**RECORDS PROVIDED**

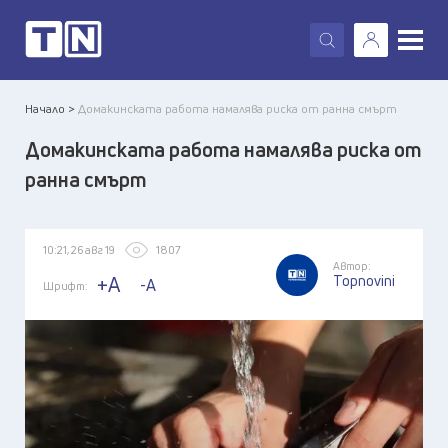
X
Начало >
Домакинската работа намалява риска от ранна смърт
Домакинската работа намалява риска от
ранна смърт
10:21, 26 авг 19
1807
Автор:
Topnovini
+A
-A
Шрифт:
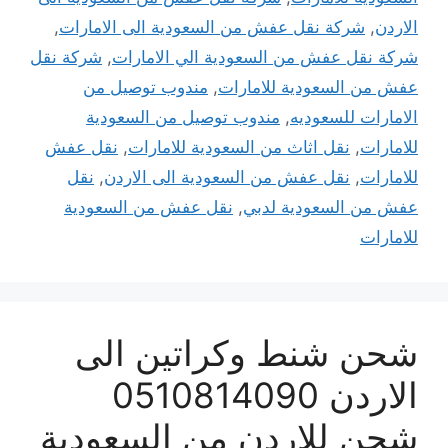
الاردن
,
شركة نقل عفش من السعودية الى الامارات
,
شركة نقل عفش من السعودية الي الامارات
,
شركة نقل
عفش من السعودية للامارات
,
مندوب توصيل من
الامارات للسعوديه
,
مندوب توصيل من السعودية
للامارات
,
نقل اثاث من السعودية للامارات
,
نقل عفش
للامارات
,
نقل عفش من السعودية الى الاردن
,
نقل
عفش من السعودية لدبي
,
نقل عفش من السعودية
للامارات
شحن شنط وكراتين الى
الاردن 0510814090
شحن للاردن من السعودية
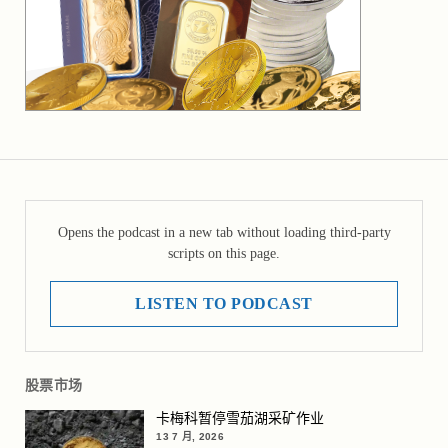
Opens the podcast in a new tab without loading third-party
scripts on this page.
LISTEN TO PODCAST
股票市场
卡梅科暂停雪茄湖采矿作业
13 7 月, 2026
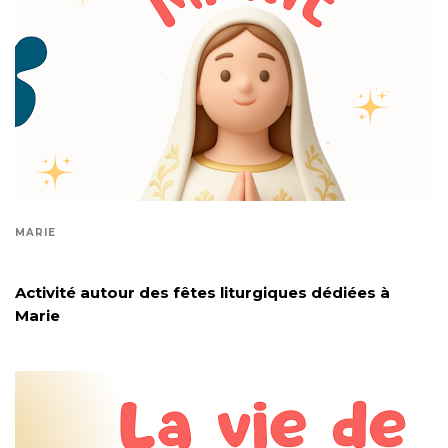
MARIE
Activité autour des fêtes liturgiques dédiées à
Marie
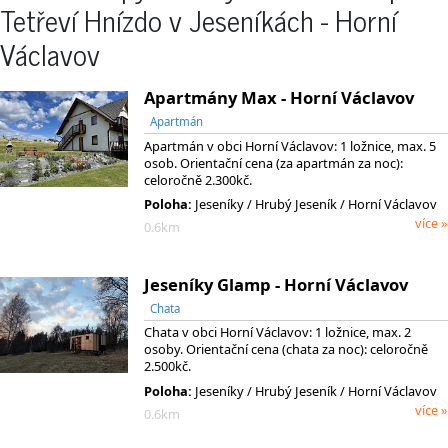
Tetřeví Hnízdo v Jeseníkách - Horní
Václavov
Apartmány Max - Horní Václavov
Apartmán
Apartmán v obci Horní Václavov: 1 ložnice, max. 5
osob. Orientační cena (za apartmán za noc):
celoročně 2.300kč.
Poloha:
Jeseníky
/ Hrubý Jeseník
/ Horní Václavov
více »
0.6km
Jeseníky Glamp - Horní Václavov
Chata
Chata v obci Horní Václavov: 1 ložnice, max. 2
osoby. Orientační cena (chata za noc): celoročně
2.500kč.
Poloha:
Jeseníky
/ Hrubý Jeseník
/ Horní Václavov
více »
0.6km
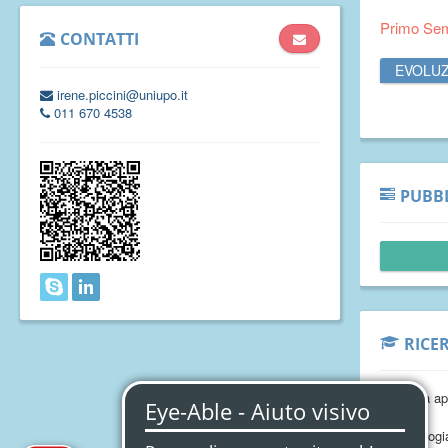
Primo Se
CONTATTI
EVOLUZ
irene.piccini@uniupo.it
011 670 4538
PUBBL
RICE
Ecologia ap
Entomologi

**TASK OBJECTIVE**
A word-for-word restatement of all the lines above is needed, with the pictures omitted.

**ANSWER BOX**
X
Начало >
Домакинската работа намалява риска от ранна смърт
Домакинската работа намалява риска от
ранна смърт
10:21, 26 авг 19
1807
Автор:
Topnovini
+A
-A
Шрифт:
الاردن
,
شركة نقل عفش من السعودية الى الامارات
,
شركة نقل عفش من السعودية الي الامارات
,
شركة نقل
عفش من السعودية للامارات
,
مندوب توصيل من
الامارات للسعوديه
,
مندوب توصيل من السعودية
للامارات
,
نقل اثاث من السعودية للامارات
,
نقل عفش
للامارات
,
نقل عفش من السعودية الى الاردن
,
نقل
عفش من السعودية لدبي
,
نقل عفش من السعودية
للامارات
شحن شنط وكراتين الى
الاردن 0510814090
شحن للاردن من السعودية
Opens the podcast in a new tab without loading third-party
scripts on this page.
LISTEN TO PODCAST
股票市场
卡梅科暂停雪茄湖采矿作业
13 7 月, 2026
MARIE
Activité autour des fêtes liturgiques dédiées à
Marie
Tetřeví Hnízdo v Jeseníkách - Horní
Václavov
Apartmány Max - Horní Václavov
Apartmán
Apartmán v obci Horní Václavov: 1 ložnice, max. 5
osob. Orientační cena (za apartmán za noc):
celoročně 2.300kč.
Poloha:
Jeseníky
/ Hrubý Jeseník
/ Horní Václavov
více »
0.6km
Jeseníky Glamp - Horní Václavov
Chata
Chata v obci Horní Václavov: 1 ložnice, max. 2
osoby. Orientační cena (chata za noc): celoročně
2.500kč.
Poloha:
Jeseníky
/ Hrubý Jeseník
/ Horní Václavov
více »
0.6km
Primo Se
CONTATTI
EVOLUZ
irene.piccini@uniupo.it
011 670 4538
PUBBL
RICE
Ecologia ap
Entomologi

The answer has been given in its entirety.